Professor Marnia Lazreg:

  • I had worked on the issue of torture during the Algerian War 1954-62.
  • I read Henri Alleg’s The Question. It really struck a chord with me.
  • There were times in my research and writing where I lost complete faith in humanity or the notion of humanism.
  • I lived in the Arab area in the city where I was going to high school and in the mornings I would see hundreds of men in line at the unemployment office.
  • I read The Question and I realized he was speaking to me.
  • He was tortured mercilessly, and he didn’t talk, he didn’t crack.
  • He was the also the first French intellectual who blew the whistle on the hypocrisy of the colonial military establishment which was spreading this news that they were in Algeria to save this country.

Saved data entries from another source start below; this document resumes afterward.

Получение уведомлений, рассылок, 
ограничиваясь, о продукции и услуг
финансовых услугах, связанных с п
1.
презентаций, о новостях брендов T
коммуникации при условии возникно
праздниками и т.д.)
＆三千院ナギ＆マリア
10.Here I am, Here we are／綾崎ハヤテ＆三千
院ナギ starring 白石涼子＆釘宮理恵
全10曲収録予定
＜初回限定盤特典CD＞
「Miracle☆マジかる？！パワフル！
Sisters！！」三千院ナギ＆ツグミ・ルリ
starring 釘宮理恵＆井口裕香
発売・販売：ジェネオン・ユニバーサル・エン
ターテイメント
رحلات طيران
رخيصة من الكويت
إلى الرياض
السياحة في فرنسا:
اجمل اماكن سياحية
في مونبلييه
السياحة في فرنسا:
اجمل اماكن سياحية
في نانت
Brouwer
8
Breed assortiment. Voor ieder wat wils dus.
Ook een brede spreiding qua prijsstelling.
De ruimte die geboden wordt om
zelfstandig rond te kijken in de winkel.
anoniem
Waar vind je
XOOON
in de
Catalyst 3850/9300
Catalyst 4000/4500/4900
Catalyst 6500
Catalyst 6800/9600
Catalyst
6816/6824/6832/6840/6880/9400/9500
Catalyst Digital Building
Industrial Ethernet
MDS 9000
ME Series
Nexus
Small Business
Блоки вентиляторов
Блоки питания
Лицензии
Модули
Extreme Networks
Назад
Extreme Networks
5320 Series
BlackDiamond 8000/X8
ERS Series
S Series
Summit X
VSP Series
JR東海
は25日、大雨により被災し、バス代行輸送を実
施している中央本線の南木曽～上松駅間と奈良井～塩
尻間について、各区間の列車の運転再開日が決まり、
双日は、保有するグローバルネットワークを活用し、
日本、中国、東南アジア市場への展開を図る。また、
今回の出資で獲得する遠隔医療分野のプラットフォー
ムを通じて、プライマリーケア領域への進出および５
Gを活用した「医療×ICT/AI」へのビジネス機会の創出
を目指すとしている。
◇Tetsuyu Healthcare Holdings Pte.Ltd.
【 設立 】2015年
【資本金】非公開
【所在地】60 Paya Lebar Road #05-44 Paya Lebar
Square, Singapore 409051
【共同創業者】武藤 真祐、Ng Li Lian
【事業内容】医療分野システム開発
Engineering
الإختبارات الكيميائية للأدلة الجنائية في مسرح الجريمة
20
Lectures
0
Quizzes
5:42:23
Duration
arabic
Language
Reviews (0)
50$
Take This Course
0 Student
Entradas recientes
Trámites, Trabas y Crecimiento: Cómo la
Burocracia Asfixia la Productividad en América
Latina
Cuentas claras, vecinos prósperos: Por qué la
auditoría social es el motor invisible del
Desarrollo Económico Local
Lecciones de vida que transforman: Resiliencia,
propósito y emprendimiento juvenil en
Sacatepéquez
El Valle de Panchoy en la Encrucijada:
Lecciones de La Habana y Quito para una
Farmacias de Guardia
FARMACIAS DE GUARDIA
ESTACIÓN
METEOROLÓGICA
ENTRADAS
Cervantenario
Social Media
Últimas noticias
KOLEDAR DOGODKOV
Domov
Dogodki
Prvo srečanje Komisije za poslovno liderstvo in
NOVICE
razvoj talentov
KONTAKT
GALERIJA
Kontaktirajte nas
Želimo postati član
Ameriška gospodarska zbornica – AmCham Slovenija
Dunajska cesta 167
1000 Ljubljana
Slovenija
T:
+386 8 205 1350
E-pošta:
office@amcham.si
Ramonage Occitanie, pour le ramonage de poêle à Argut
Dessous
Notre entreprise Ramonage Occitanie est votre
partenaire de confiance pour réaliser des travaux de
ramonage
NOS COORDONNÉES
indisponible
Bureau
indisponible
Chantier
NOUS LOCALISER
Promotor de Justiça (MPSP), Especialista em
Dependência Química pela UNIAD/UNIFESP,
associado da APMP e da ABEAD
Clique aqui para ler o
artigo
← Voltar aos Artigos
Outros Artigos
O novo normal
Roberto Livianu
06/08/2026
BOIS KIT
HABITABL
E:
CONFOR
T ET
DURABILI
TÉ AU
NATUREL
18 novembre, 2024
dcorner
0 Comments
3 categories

  • What Alleg wanted to do was show in a very powerful manner that France had not changed from the Middle Ages.
  • In fact, France was engaging in the same practices 9 years after it fought fascism, Nazism in Europe.
  • He was writing about what happened to him while it was still fresh in his mind.  Memories become jumbled, the suffering is so intense.
  • He was writing on cigarette paper and he had it smuggled out of the prison. It showed something about Alleg’s personality. He was not going to be muzzled, or silenced. He was going to continue to resist.
  • What he said couldn’t be denied because he bore the signs of torture in his own flesh.
  • Sarte asked how could such young men exhibit the same kind of hatred toward the Algerians and those that supported the Algerians.
  • Alleg asked me to have dinner at his home. We had a marvelous dinner. With him I did not have to explain the premises of my views or my opinion.
  • We never met before but I could talk to him and he could understand what I was talking about.
  • We live in an age where humanism is a bad word. Anti-humanism is very well established in academic institutions.
  • To me, Alleg represented perhaps one of the last figures of the humanist era. It was an era also when you had people who fought for what is human. What is worth dying for . . preserving that basic fundamental human dignity which characterizes all human beings regardless of their race, nationality.

Guest –  Marnia Lazreg is professor of sociology at Hunter College and the Graduate Center of the City University of New York. Her books include Torture and the Twilight of Empire; From Algiers to Baghdad and The Eloquence of Silence: Algerian Women in Question.